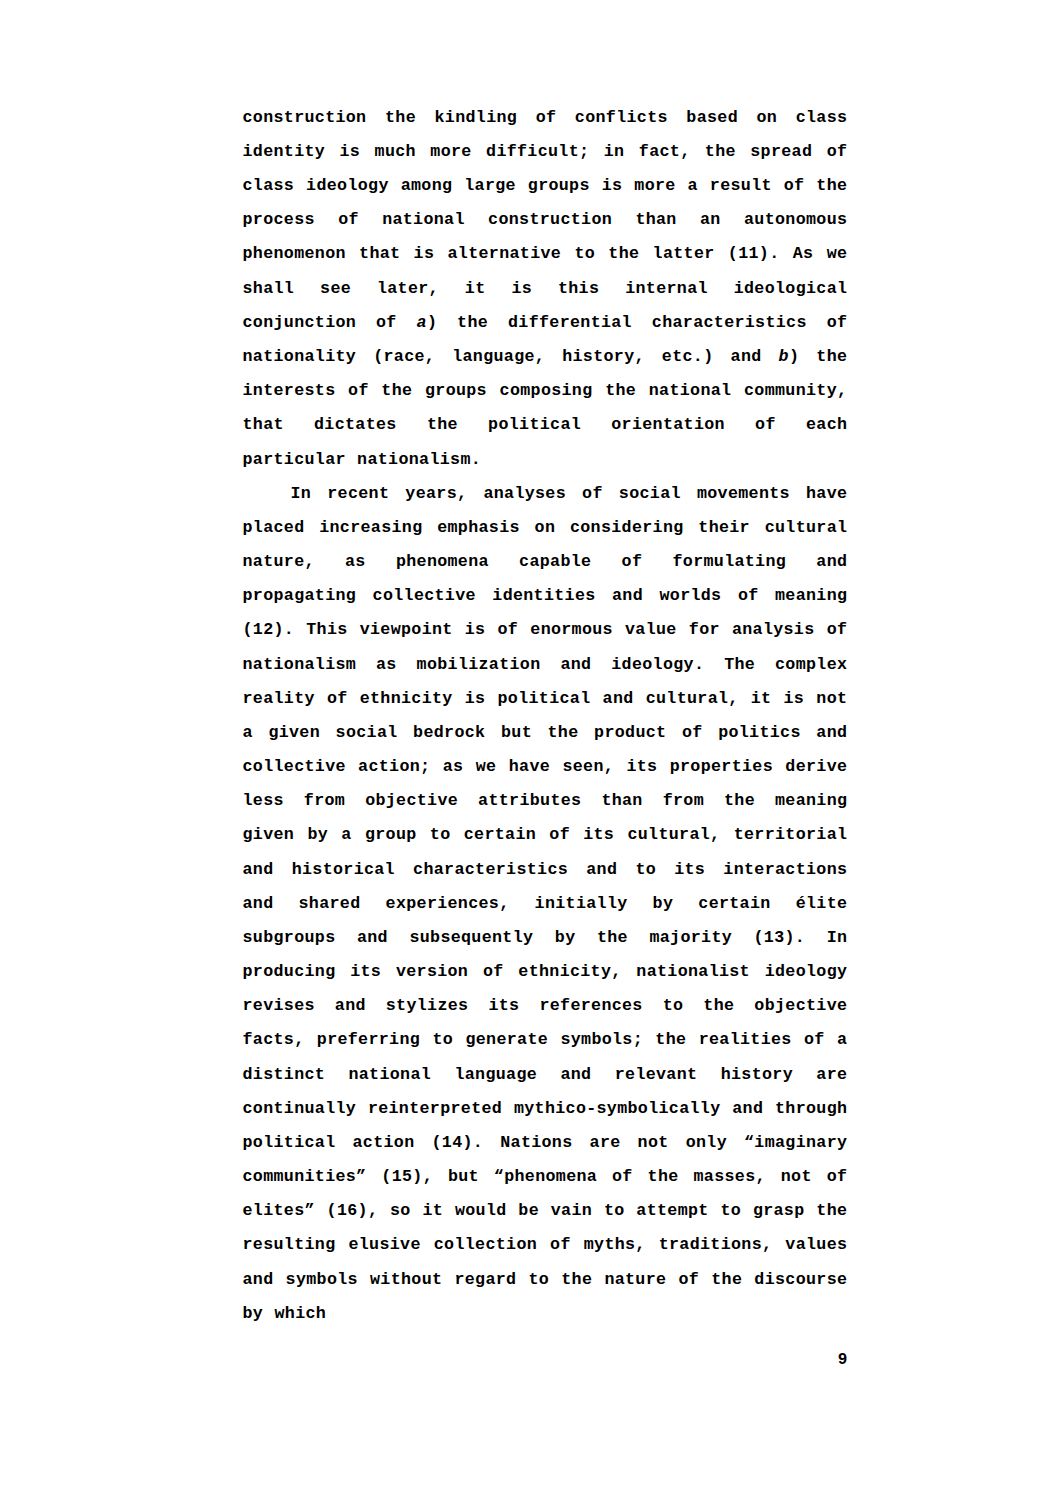construction the kindling of conflicts based on class identity is much more difficult; in fact, the spread of class ideology among large groups is more a result of the process of national construction than an autonomous phenomenon that is alternative to the latter (11). As we shall see later, it is this internal ideological conjunction of a) the differential characteristics of nationality (race, language, history, etc.) and b) the interests of the groups composing the national community, that dictates the political orientation of each particular nationalism.
In recent years, analyses of social movements have placed increasing emphasis on considering their cultural nature, as phenomena capable of formulating and propagating collective identities and worlds of meaning (12). This viewpoint is of enormous value for analysis of nationalism as mobilization and ideology. The complex reality of ethnicity is political and cultural, it is not a given social bedrock but the product of politics and collective action; as we have seen, its properties derive less from objective attributes than from the meaning given by a group to certain of its cultural, territorial and historical characteristics and to its interactions and shared experiences, initially by certain élite subgroups and subsequently by the majority (13). In producing its version of ethnicity, nationalist ideology revises and stylizes its references to the objective facts, preferring to generate symbols; the realities of a distinct national language and relevant history are continually reinterpreted mythico-symbolically and through political action (14). Nations are not only “imaginary communities” (15), but “phenomena of the masses, not of elites” (16), so it would be vain to attempt to grasp the resulting elusive collection of myths, traditions, values and symbols without regard to the nature of the discourse by which
9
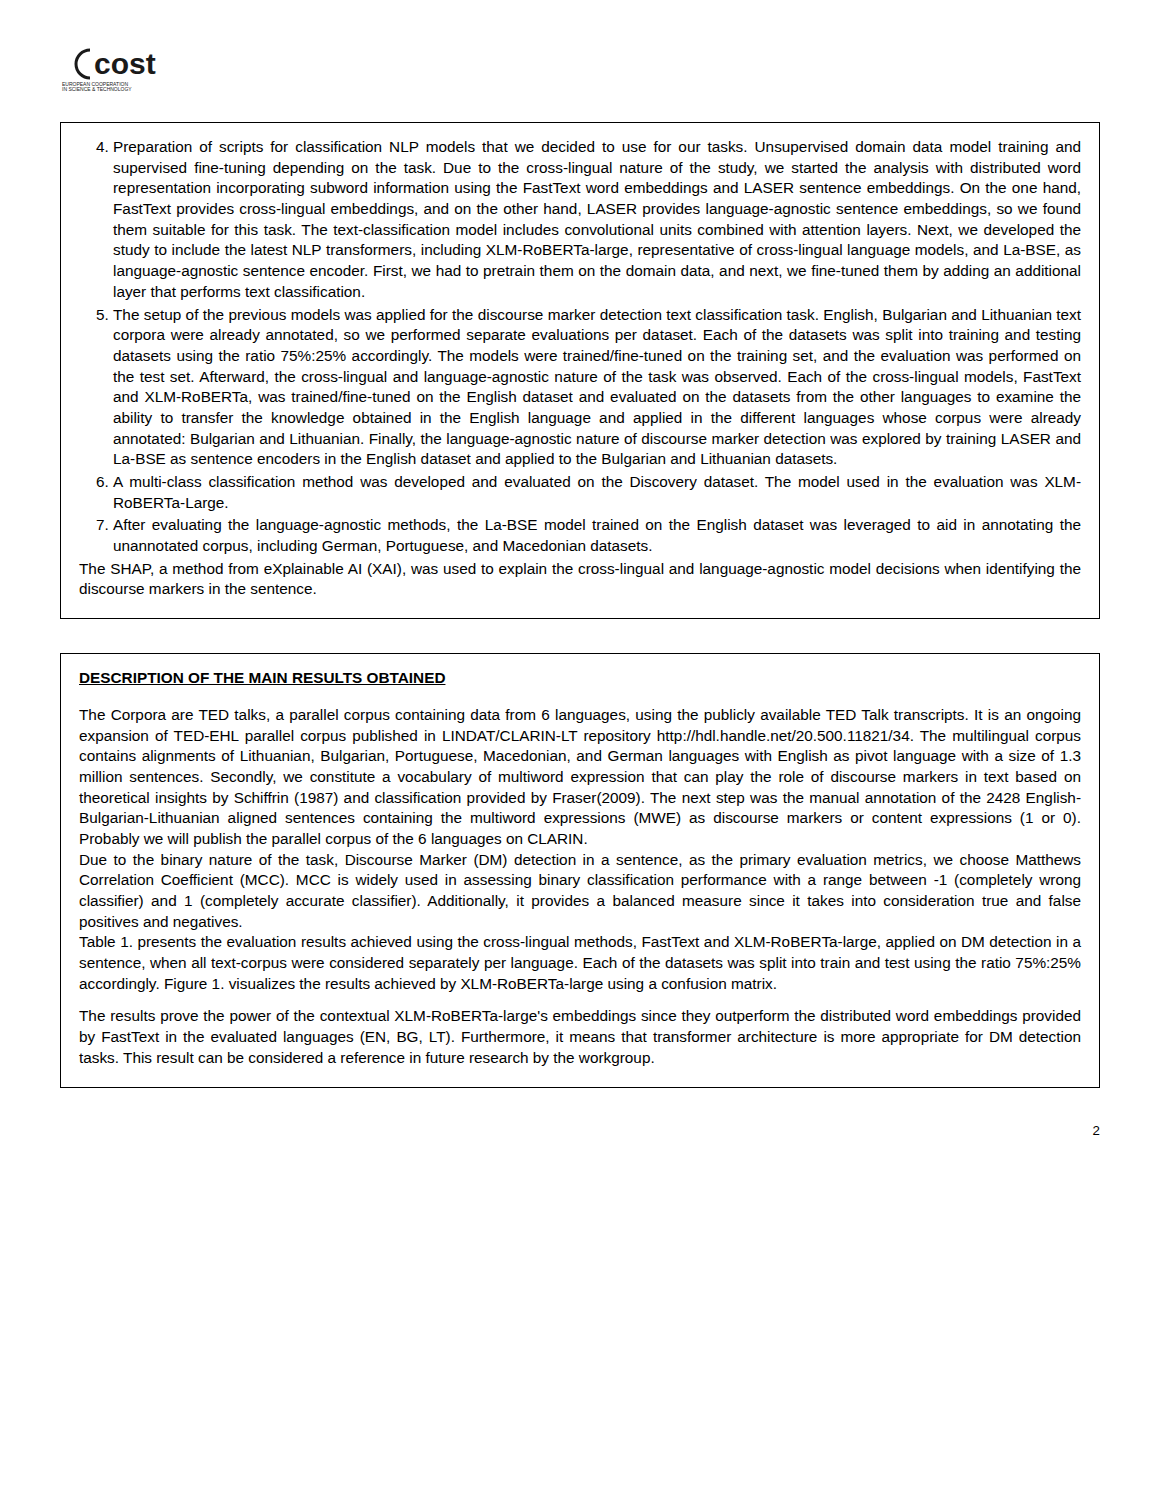cost EUROPEAN COOPERATION IN SCIENCE & TECHNOLOGY
Preparation of scripts for classification NLP models that we decided to use for our tasks. Unsupervised domain data model training and supervised fine-tuning depending on the task. Due to the cross-lingual nature of the study, we started the analysis with distributed word representation incorporating subword information using the FastText word embeddings and LASER sentence embeddings. On the one hand, FastText provides cross-lingual embeddings, and on the other hand, LASER provides language-agnostic sentence embeddings, so we found them suitable for this task. The text-classification model includes convolutional units combined with attention layers. Next, we developed the study to include the latest NLP transformers, including XLM-RoBERTa-large, representative of cross-lingual language models, and La-BSE, as language-agnostic sentence encoder. First, we had to pretrain them on the domain data, and next, we fine-tuned them by adding an additional layer that performs text classification.
The setup of the previous models was applied for the discourse marker detection text classification task. English, Bulgarian and Lithuanian text corpora were already annotated, so we performed separate evaluations per dataset. Each of the datasets was split into training and testing datasets using the ratio 75%:25% accordingly. The models were trained/fine-tuned on the training set, and the evaluation was performed on the test set. Afterward, the cross-lingual and language-agnostic nature of the task was observed. Each of the cross-lingual models, FastText and XLM-RoBERTa, was trained/fine-tuned on the English dataset and evaluated on the datasets from the other languages to examine the ability to transfer the knowledge obtained in the English language and applied in the different languages whose corpus were already annotated: Bulgarian and Lithuanian. Finally, the language-agnostic nature of discourse marker detection was explored by training LASER and La-BSE as sentence encoders in the English dataset and applied to the Bulgarian and Lithuanian datasets.
A multi-class classification method was developed and evaluated on the Discovery dataset. The model used in the evaluation was XLM-RoBERTa-Large.
After evaluating the language-agnostic methods, the La-BSE model trained on the English dataset was leveraged to aid in annotating the unannotated corpus, including German, Portuguese, and Macedonian datasets.
The SHAP, a method from eXplainable AI (XAI), was used to explain the cross-lingual and language-agnostic model decisions when identifying the discourse markers in the sentence.
DESCRIPTION OF THE MAIN RESULTS OBTAINED
The Corpora are TED talks, a parallel corpus containing data from 6 languages, using the publicly available TED Talk transcripts. It is an ongoing expansion of TED-EHL parallel corpus published in LINDAT/CLARIN-LT repository http://hdl.handle.net/20.500.11821/34. The multilingual corpus contains alignments of Lithuanian, Bulgarian, Portuguese, Macedonian, and German languages with English as pivot language with a size of 1.3 million sentences. Secondly, we constitute a vocabulary of multiword expression that can play the role of discourse markers in text based on theoretical insights by Schiffrin (1987) and classification provided by Fraser(2009). The next step was the manual annotation of the 2428 English-Bulgarian-Lithuanian aligned sentences containing the multiword expressions (MWE) as discourse markers or content expressions (1 or 0). Probably we will publish the parallel corpus of the 6 languages on CLARIN.
Due to the binary nature of the task, Discourse Marker (DM) detection in a sentence, as the primary evaluation metrics, we choose Matthews Correlation Coefficient (MCC). MCC is widely used in assessing binary classification performance with a range between -1 (completely wrong classifier) and 1 (completely accurate classifier). Additionally, it provides a balanced measure since it takes into consideration true and false positives and negatives.
Table 1. presents the evaluation results achieved using the cross-lingual methods, FastText and XLM-RoBERTa-large, applied on DM detection in a sentence, when all text-corpus were considered separately per language. Each of the datasets was split into train and test using the ratio 75%:25% accordingly. Figure 1. visualizes the results achieved by XLM-RoBERTa-large using a confusion matrix.
The results prove the power of the contextual XLM-RoBERTa-large's embeddings since they outperform the distributed word embeddings provided by FastText in the evaluated languages (EN, BG, LT). Furthermore, it means that transformer architecture is more appropriate for DM detection tasks. This result can be considered a reference in future research by the workgroup.
2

**TASK BRIEF**
Exactly as they appear, write out the lines from the one containing "Table 1. presents" through the final line of the entries above, both included.

**OUTPUT OF THE TASK**
Table 1. presents the evaluation results achieved using the cross-lingual methods, FastText and XLM-RoBERTa-large, applied on DM detection in a sentence, when all text-corpus were considered separately per language. Each of the datasets was split into train and test using the ratio 75%:25% accordingly. Figure 1. visualizes the results achieved by XLM-RoBERTa-large using a confusion matrix.
The results prove the power of the contextual XLM-RoBERTa-large's embeddings since they outperform the distributed word embeddings provided by FastText in the evaluated languages (EN, BG, LT). Furthermore, it means that transformer architecture is more appropriate for DM detection tasks. This result can be considered a reference in future research by the workgroup.
2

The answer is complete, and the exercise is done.